'''

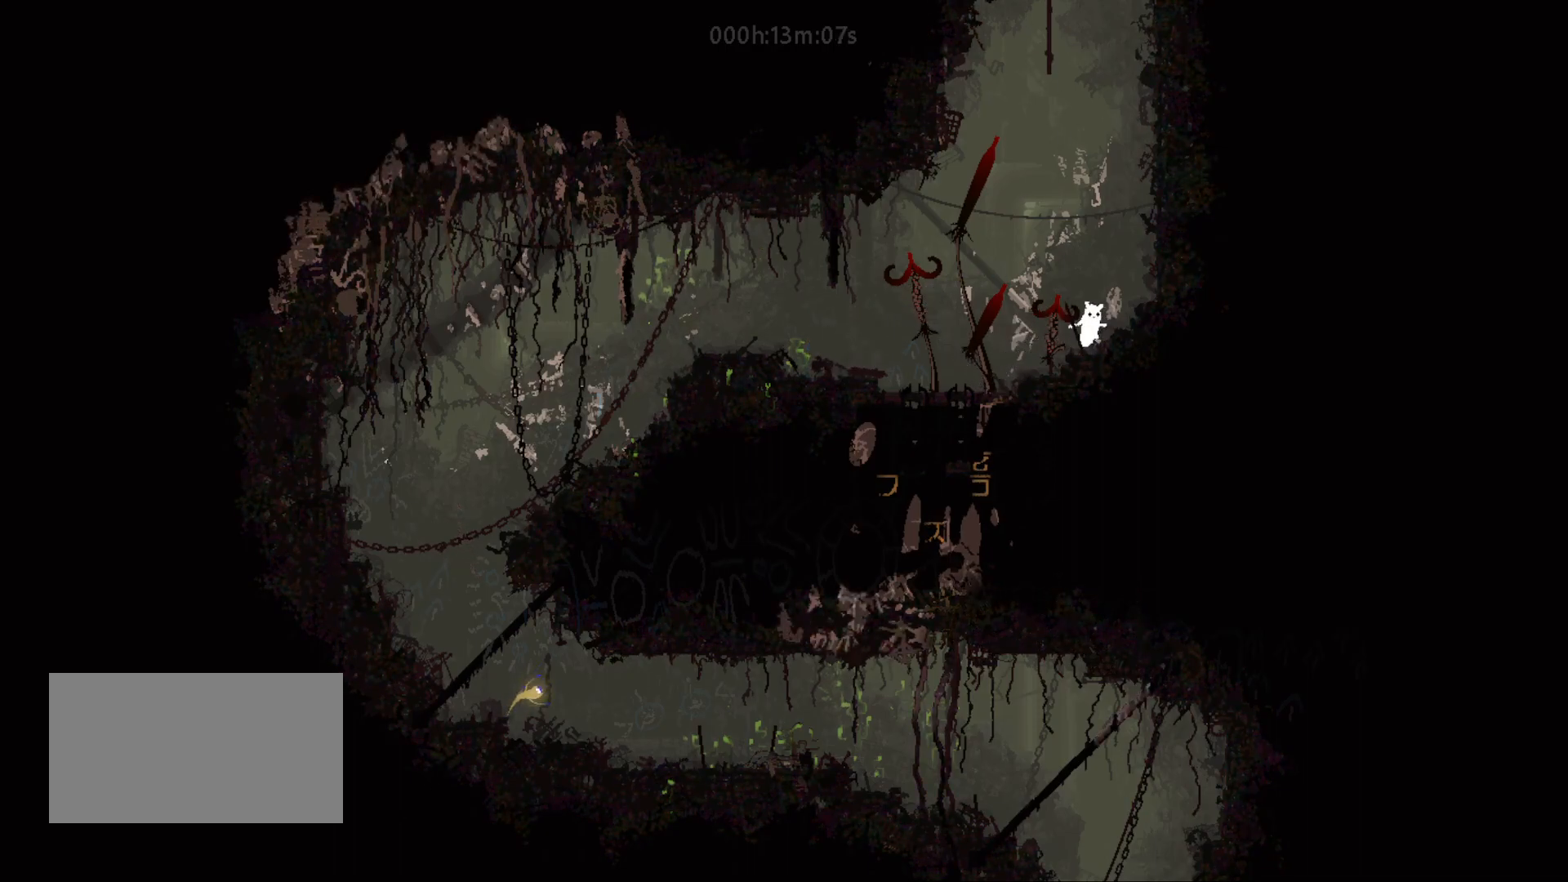
{"keys": [], "mouse_move": "still", "events": [[250, "left", "down"], [400, "left", "up"]]}
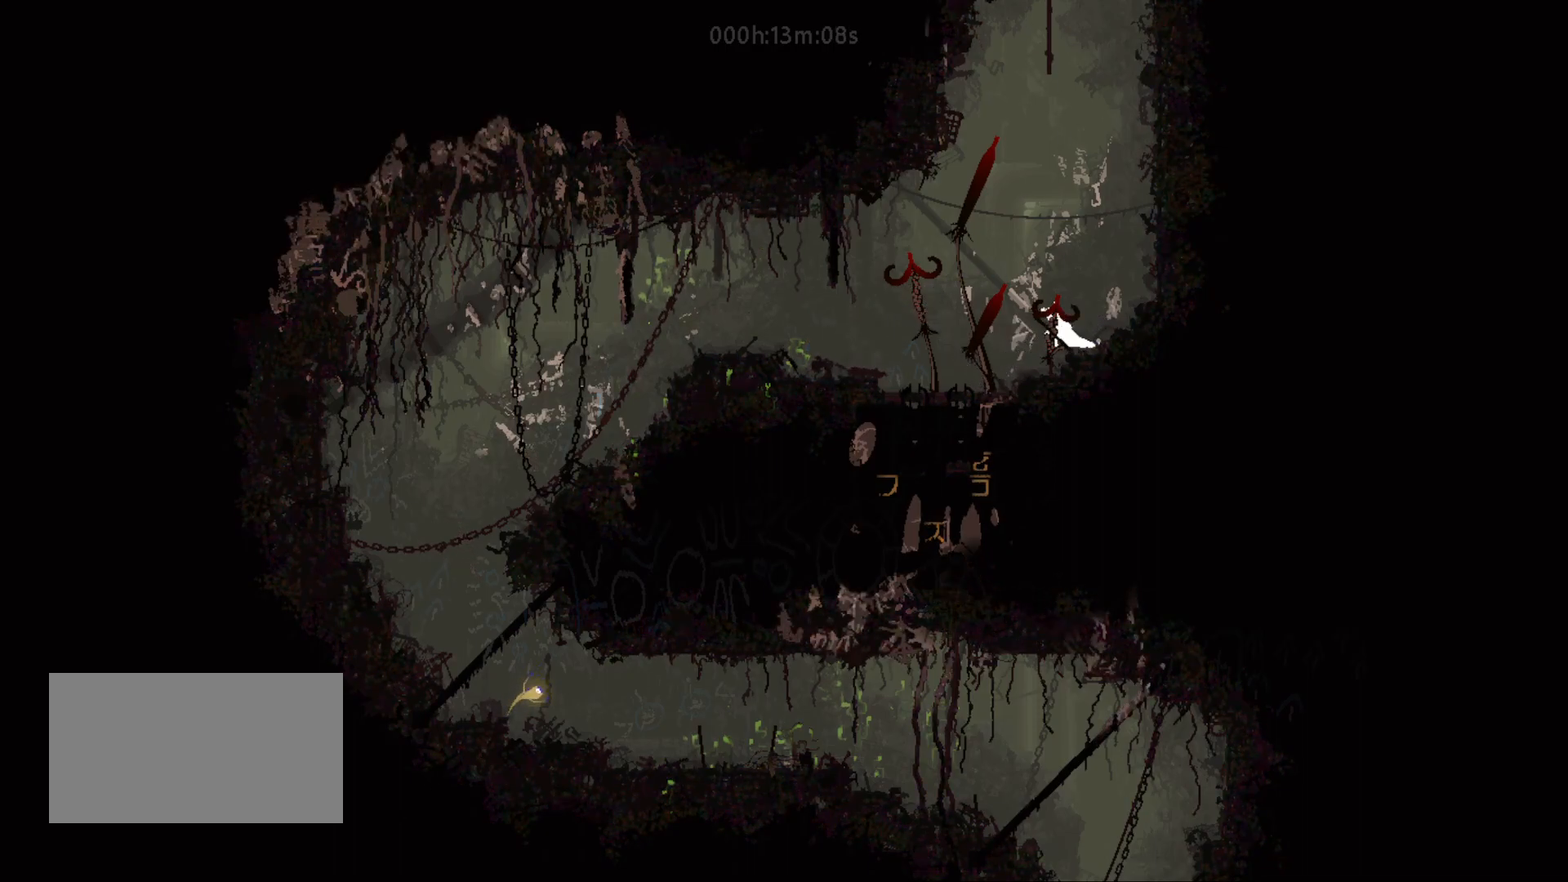
{"keys": ["down"], "mouse_move": "down", "events": [[133, "left", "down"], [433, "down", "down"], [500, "left", "up"]]}
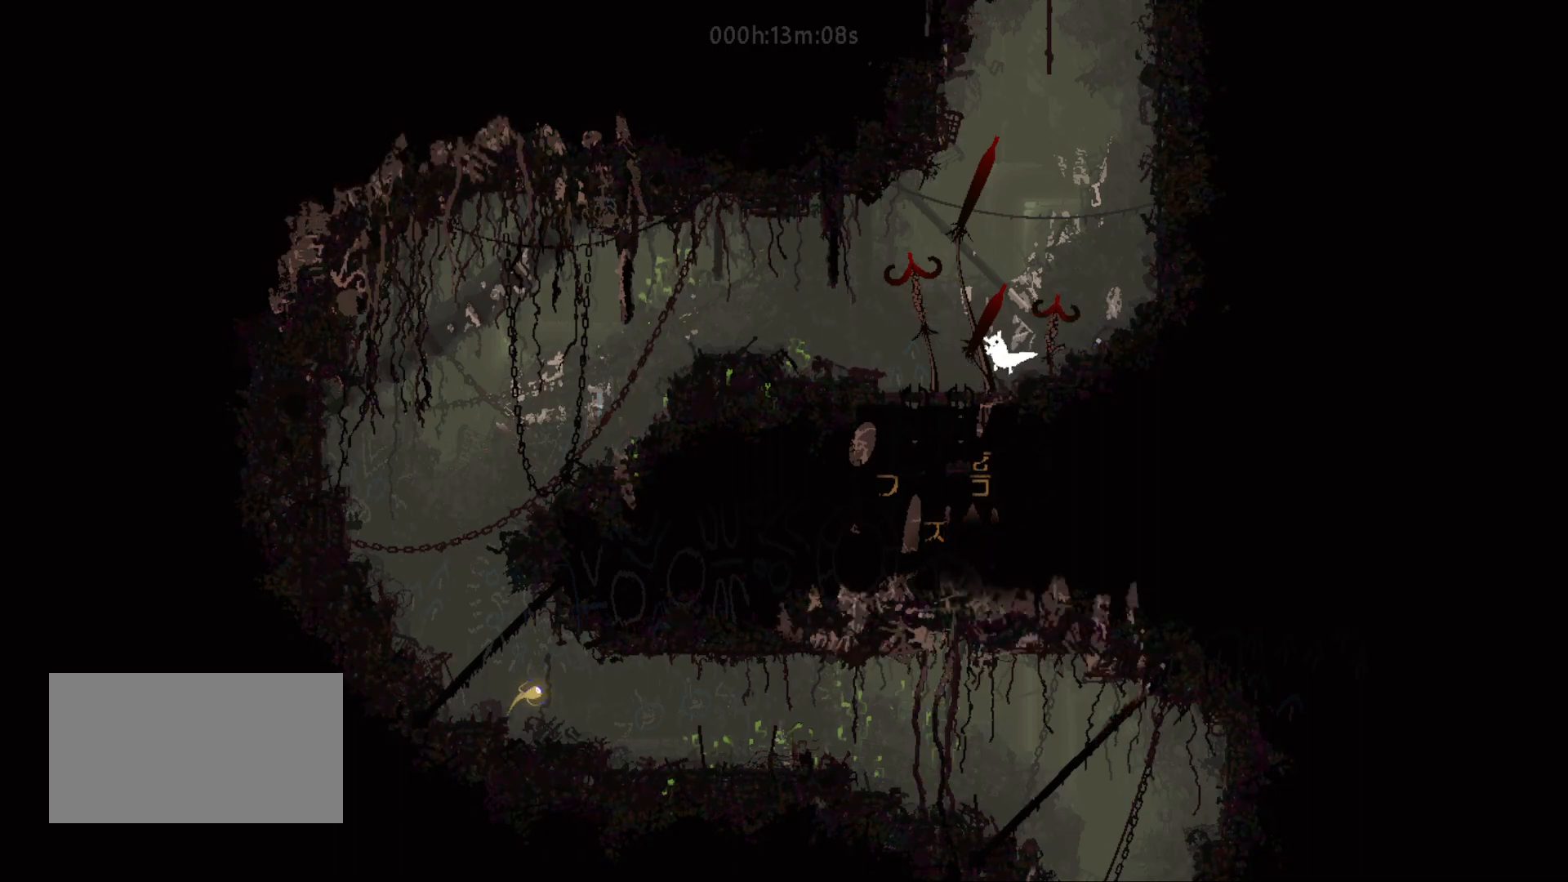
{"keys": ["jump", "right", "up"], "mouse_move": "up-right", "events": [[50, "grab", "down"], [167, "grab", "up"], [250, "down", "up"], [267, "right", "down"], [350, "up", "down"], [450, "jump", "down"]]}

'''

* _Problem description_: The response must restate each line of the material above exactly and contain no images.

* _Response to this task_:
{"keys": [], "mouse_move": "still", "events": [[250, "left", "down"], [400, "left", "up"]]}
{"keys": ["down"], "mouse_move": "down", "events": [[133, "left", "down"], [433, "down", "down"], [500, "left", "up"]]}
{"keys": ["jump", "right", "up"], "mouse_move": "up-right", "events": [[50, "grab", "down"], [167, "grab", "up"], [250, "down", "up"], [267, "right", "down"], [350, "up", "down"], [450, "jump", "down"]]}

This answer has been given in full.